Reféns da sociedade da quantificação

Pensar em formas alternativas de avaliar a performance económica e o progresso social quando os modelos actuais se revelam insuficientes para descrever a situação real de um país parece um passo no caminho certo.

Vivemos em permanente medição, quantificação e avaliação. Nada escapa. Coisas, pessoas, actividades ou instituições. Obcecados com números, indicadores, pontuações, rankings, ratings ou likes, já nem nos damos ao trabalho de pensar. O nosso espaço mental é uma tabuada. Consumimos percentagens como se fossem ansiolíticos. Vivemos em cálculo permanente. Desiste-se de elucidar, de reflectir ou persuadir.

Puxa-se, triunfante, do papel com a estatística que mais nos serve e dispara-se números a toda a hora. Como se isso, por si só, bastasse. Como se os números não resultassem de enquadramentos ou contextos particulares e não pudessem ser alvo das mais diversas leituras. Como se não fosse fácil manipular números, com leituras de causa e efeito entre duas variáveis, quando o que existe tantas vezes é uma correlação entre diversas variáveis, ou com ilustrações de tendências dominantes, quando tantas vezes são as micro-tendências as mais reveladoras do que aí virá.

Os números são indicadores relevantes para tentarmos decifrar a realidade, mas o sentido acrítico com que lidamos com eles dá que pensar. Às vezes, na forma como os recebemos, mais parecem mitos que se explicam por si próprios. Era o filósofo e ensaísta espanhol Daniel Innerarity que dizia que quando não entendemos uma sociedade, passamos o tempo a medi-la e quantificá-la. E o drama é quando calculamos a partir de erros de base. Parece que estamos nesse patamar.

Quer dizer, nem todos. A Islândia quer mudar a forma como olhamos para a performance da economia. Avaliar a quantidade, mas articulá-la com qualidade, equidade, sustentabilidade e bem-estar.

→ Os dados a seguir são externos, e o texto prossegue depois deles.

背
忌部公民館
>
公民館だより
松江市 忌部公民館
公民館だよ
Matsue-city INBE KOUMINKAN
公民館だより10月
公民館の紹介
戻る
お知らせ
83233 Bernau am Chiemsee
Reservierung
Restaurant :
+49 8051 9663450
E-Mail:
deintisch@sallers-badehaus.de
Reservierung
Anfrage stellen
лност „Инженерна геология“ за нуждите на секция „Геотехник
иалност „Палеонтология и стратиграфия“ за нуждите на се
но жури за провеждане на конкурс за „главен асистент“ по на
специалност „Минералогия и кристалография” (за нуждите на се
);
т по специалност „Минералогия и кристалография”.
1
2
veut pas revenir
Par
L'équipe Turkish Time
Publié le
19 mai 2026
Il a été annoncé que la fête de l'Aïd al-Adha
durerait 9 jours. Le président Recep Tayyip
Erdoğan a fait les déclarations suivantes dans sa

Na semana passada ficou a saber-se que a primeira-ministra Katrin Jakobsdottir comprometeu-se a que o país implemente uma politica económica que atribuía prioridade ao bem-estar das famílias e aos cuidados a ter com o meio ambiente, em vez de encarar simplesmente a economia segundo a tese do crescimento. O governo tratará de aplicar as ideias do Nobel da economia, o americano Joseph Stiglitz, que assegura há muitos anos (tendo voltado a essa ideia há semanas) que o PIB já não é fiável porque não reflecte fenómenos como a degradação ambiental ou as desigualdades. De que vale o PIB crescer se os principais beneficiados forem uma pequena minoria e a maior parte dos cidadãos estiver pior?

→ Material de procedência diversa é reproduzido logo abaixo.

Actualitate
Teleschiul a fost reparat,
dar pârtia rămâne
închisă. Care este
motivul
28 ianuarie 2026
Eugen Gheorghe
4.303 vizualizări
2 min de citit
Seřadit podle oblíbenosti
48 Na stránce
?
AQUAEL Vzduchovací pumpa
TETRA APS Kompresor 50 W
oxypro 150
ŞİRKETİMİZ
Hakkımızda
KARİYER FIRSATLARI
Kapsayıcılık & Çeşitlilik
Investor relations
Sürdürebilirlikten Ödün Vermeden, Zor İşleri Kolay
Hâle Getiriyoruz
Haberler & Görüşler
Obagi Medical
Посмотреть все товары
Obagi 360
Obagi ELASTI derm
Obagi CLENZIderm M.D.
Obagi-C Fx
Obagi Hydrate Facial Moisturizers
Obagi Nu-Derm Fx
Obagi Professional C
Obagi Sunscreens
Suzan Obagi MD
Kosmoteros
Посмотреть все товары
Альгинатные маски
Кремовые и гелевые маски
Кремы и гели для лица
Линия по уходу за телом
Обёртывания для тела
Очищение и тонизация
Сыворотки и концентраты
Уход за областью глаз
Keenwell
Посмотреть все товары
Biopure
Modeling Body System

Em vez de basear toda a análise da economia na evolução do PIB, o governo islandês deseja conciliar factores como a educação, saúde, boa governança, cidadania, saúde da democracia, protecção ambiental, acesso à cultura ou gestão equilibrada do tempo. O ponto é que são necessárias melhores ferramentas para avaliar o desempenho económico e as dinâmicas sociais. O tema não é novo. Intensificou-se com a crise económica global de 2008, que pôs a nu a deficiência das medições dominantes, incapazes de antecipar o que vinha aí e de reflectir as consequências do que se seguiu, ao nível da magnitude do sofrimento das populações, e volta a ser referenciado na altura em que é apresentado um Pacto Ecológico Europeu que muitos defendem que só pode ser consequente com mudanças de paradigma económico.

O PIB até pode crescer, mas ocultar situações de extrema desigualdade, dispensar os mecanismos democráticos e concorrer para a exaustão dos recursos do planeta. Pensar em formas alternativas de avaliar a performance económica e o progresso social quando os modelos actuais se revelam insuficientes para descrever a situação real de um país parece um passo no caminho certo. Não basta mudar a forma como validamos os indicadores da realidade para que a realidade mude. Mas é um princípio.